Tuition and fees at private medical schools averaged $31,000 in 2002, according to the American Medical Student Association.
"Virginia Tech's nationally ranked research program and our close association with Carilion create a unique opportunity," Steger said.
"We can create a respected medical education program that will improve the region's healthcare, generate economic growth and enhance the overall research profile of the University," Steger said.
According to the American Association of Medical Colleges, medical schools contribute to their communities' economies. When a medical school spends $1, it creates $1.30 in economic activity, according to one study.

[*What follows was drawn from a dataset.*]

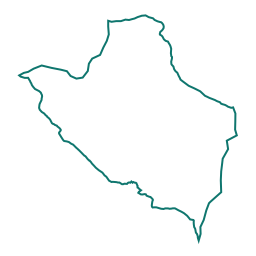 the district of Mayo-Dallah, Mayo-Kebbi Ouest, Chad
{"feature_id": "50815135B58245995276010", "entity_name": "Mayo-Dallah", "entity_type": "district", "adm_level": 2, "iso_a3": "TCD", "parent_name": "Chad", "parent_adm1": "Mayo-Kebbi Ouest", "projection": "mercator", "projection_center": [14.882, 9.1], "detail": "fine", "context": "isolated", "style": "outline", "palette": "teal", "viewbox_px": 256, "rotation_deg": 0, "n_neighbors": 0, "source": "geoboundaries", "source_scale": "gbopen_adm2", "svg_char_len": 4273}
<svg xmlns="http://www.w3.org/2000/svg" viewBox="0 0 256 256"><path d="M236.8,135.4L235.1,129.6L235.3,121.5L235.4,113.5L233.1,107.4L231.4,107.8L231.2,107.8L229.2,107.1L227.8,106.6L226.7,105.8L226.5,105.7L225.2,105.0L224.6,104.8L223.6,104.5L223.2,104.4L222.9,104.3L222.3,104.2L222.2,104.1L221.0,103.6L219.9,102.2L217.6,101.4L216.5,100.9L215.1,100.1L211.8,98.8L209.4,97.9L207.2,96.8L205.0,95.8L200.3,91.4L199.8,91.1L194.6,88.5L193.1,87.8L188.7,85.8L183.2,81.7L181.5,80.4L180.5,79.6L179.9,78.1L179.7,77.7L179.2,76.8L178.8,76.1L177.3,72.7L175.6,71.3L174.2,69.3L173.9,68.2L173.7,67.7L173.6,67.1L173.4,66.5L172.0,65.0L171.5,64.3L171.4,64.1L171.3,63.0L171.2,61.6L171.5,60.4L171.7,59.6L171.9,58.7L172.0,58.0L172.0,57.0L171.3,56.2L171.2,55.4L171.1,54.6L170.9,53.3L171.0,51.6L171.2,48.8L170.5,46.3L169.9,44.9L168.7,43.0L168.0,41.6L165.6,40.8L163.9,39.3L162.5,36.6L161.6,35.6L160.4,34.9L159.9,34.6L159.8,33.8L160.1,32.6L160.3,31.9L162.0,30.4L162.7,29.5L163.5,28.3L163.6,27.7L163.7,27.1L163.7,26.4L163.7,26.2L163.4,25.3L163.2,24.6L162.0,23.0L161.2,22.3L159.2,21.8L158.2,21.5L157.5,21.3L154.5,19.9L153.8,19.1L153.0,18.3L149.3,17.3L148.6,17.1L147.6,16.5L145.6,15.4L142.4,15.7L141.9,15.7L141.0,16.0L137.6,17.1L136.1,17.8L134.6,18.5L132.2,19.1L129.4,19.9L129.0,20.0L126.0,19.7L125.5,19.6L121.0,21.1L118.7,21.1L116.4,21.1L112.2,21.7L111.6,21.8L108.2,20.8L108.2,26.6L108.8,34.4L106.8,40.9L103.3,47.6L100.1,54.9L92.2,58.6L88.9,63.7L87.8,71.0L82.7,77.6L76.4,78.6L70.6,76.0L66.9,71.2L60.9,69.7L51.6,67.9L41.7,65.5L33.6,68.7L28.1,71.9L23.8,72.9L19.2,75.4L20.6,76.6L22.2,77.1L22.3,77.1L22.8,77.3L24.5,77.8L24.8,77.9L26.0,77.9L28.1,77.8L29.9,80.8L30.0,80.9L30.6,82.4L31.2,83.2L31.6,84.3L31.8,84.9L32.4,85.8L33.2,86.9L35.0,89.0L39.1,91.1L40.8,92.6L41.4,94.0L42.0,95.2L42.0,95.5L42.1,96.4L41.6,98.8L41.6,99.3L41.5,100.1L39.7,103.8L39.6,104.2L39.4,105.1L39.1,107.9L39.8,109.8L40.3,110.3L41.7,111.9L44.2,113.5L45.8,115.4L46.6,115.8L46.9,116.2L47.1,116.7L49.0,118.3L50.1,119.6L50.3,120.0L50.6,120.5L50.7,120.8L51.9,123.1L52.6,123.7L52.8,123.8L53.6,124.0L54.4,124.5L55.0,125.0L55.3,125.1L55.9,125.3L56.1,125.4L56.9,125.7L57.3,126.4L58.0,126.9L59.5,128.1L60.7,129.6L60.7,130.0L60.7,130.5L59.2,132.4L59.1,132.5L59.1,132.8L59.1,133.0L59.1,133.6L60.1,135.2L61.2,137.0L62.8,139.5L63.4,140.3L63.8,140.8L64.6,141.1L66.1,141.3L67.0,141.5L68.8,142.0L69.7,142.6L70.7,143.4L71.0,143.6L71.8,144.0L72.6,144.4L73.1,144.6L76.4,147.9L77.4,148.7L78.5,149.8L78.9,150.1L84.4,155.7L85.4,156.2L86.3,157.3L87.2,158.5L87.8,159.2L88.9,160.3L89.4,160.7L89.6,160.6L90.6,161.7L90.9,162.0L91.9,163.5L94.0,165.7L95.8,167.7L97.6,169.2L98.8,170.2L102.4,172.6L103.8,174.4L104.5,175.4L105.5,176.1L106.3,176.7L109.1,180.7L110.3,181.3L111.5,182.0L112.1,181.9L112.4,181.9L113.6,181.9L116.0,182.1L116.8,182.2L117.8,182.5L119.4,182.5L120.9,183.5L122.0,184.2L123.2,184.2L124.4,183.7L127.0,183.9L128.0,182.8L128.4,182.7L128.6,182.7L128.8,182.6L129.1,182.4L130.4,182.7L130.7,182.3L130.8,182.2L131.4,181.5L131.9,182.0L132.5,182.6L132.8,182.2L133.3,182.0L134.1,182.4L134.5,182.6L135.9,182.8L136.2,183.1L136.4,183.2L137.2,185.2L137.4,185.5L137.5,185.9L137.6,186.0L137.4,186.9L137.6,187.6L138.2,187.8L138.8,188.4L139.1,188.8L139.9,189.4L140.8,190.2L141.0,190.3L140.9,190.4L139.6,191.3L139.0,191.7L138.8,192.1L138.5,192.4L138.3,192.8L140.9,194.4L142.6,194.5L144.4,194.1L145.8,194.3L146.6,195.7L149.7,196.9L150.1,196.9L150.5,197.0L152.5,199.0L152.6,199.3L152.9,199.9L152.8,200.0L152.6,200.7L152.3,201.7L151.9,204.4L151.8,205.6L151.8,205.8L152.0,206.8L152.7,207.5L153.3,207.4L154.6,207.3L154.9,207.3L155.7,207.3L156.2,207.3L161.3,208.8L161.9,208.8L163.4,209.0L164.7,208.6L165.2,208.4L165.6,208.4L166.1,208.4L167.1,208.4L167.9,208.4L168.9,208.6L169.6,208.8L170.6,208.7L171.0,208.7L173.0,208.3L174.2,208.3L174.7,208.3L175.3,208.5L178.5,210.3L180.8,211.4L182.1,212.1L184.0,213.2L185.1,214.1L187.2,215.8L189.4,218.5L190.1,219.4L193.4,220.0L193.8,220.6L193.8,220.9L193.7,221.8L193.7,222.6L193.8,224.4L194.2,227.1L195.1,228.6L195.3,229.4L195.5,230.4L195.9,232.6L197.0,234.0L197.7,236.1L197.7,236.3L197.8,236.6L197.8,237.7L198.7,240.6L200.6,233.9L200.4,227.0L203.7,220.0L206.3,210.4L209.0,203.2L210.5,201.7L221.2,192.2L220.8,180.3L221.2,171.3L222.1,164.0L222.7,158.7L228.1,149.1L226.8,140.7L236.8,135.4Z" fill="none" stroke="#0f766e" stroke-width="2"/></svg>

The combination of a medical school and research institute on the campus of a major medical center will move Tech closer to its goal of becoming one of the country's top 30 research universities, according to a Tech press release.
Each entity will own 50 percent of the new institution, which would become Virginia's fifth medical school.
The announcement comes at a time when doctors are closing their practices to new patients, yet thousands of young people seeking a career in health care find it difficult to get into medical school.
The University of Virginia School of Medicine receives 4,000 applications yearly for 142 slots in each class, school dean Arthur Garson told The Associated Press.
Similarly, the Virginia College of Osteopathic Medicine in Blacksburg received about 2,300 applications this term.
College president James Wolfe said 1,000 or more appeared capable of completing the program, but there was room to enroll only 159.
According to the Association of American Medical Colleges, 30 million people are currently affected by physician shortages, including many communities across Virginia.
Critical shortages are expected by 2020, unless medical school enrollment increases by 30 percent.
The new school's first graduates, assuming they will undergo at least two years of post-graduate training, could begin work in 2016 — four years before experts predict a looming doctor shortage to reach the critical stage.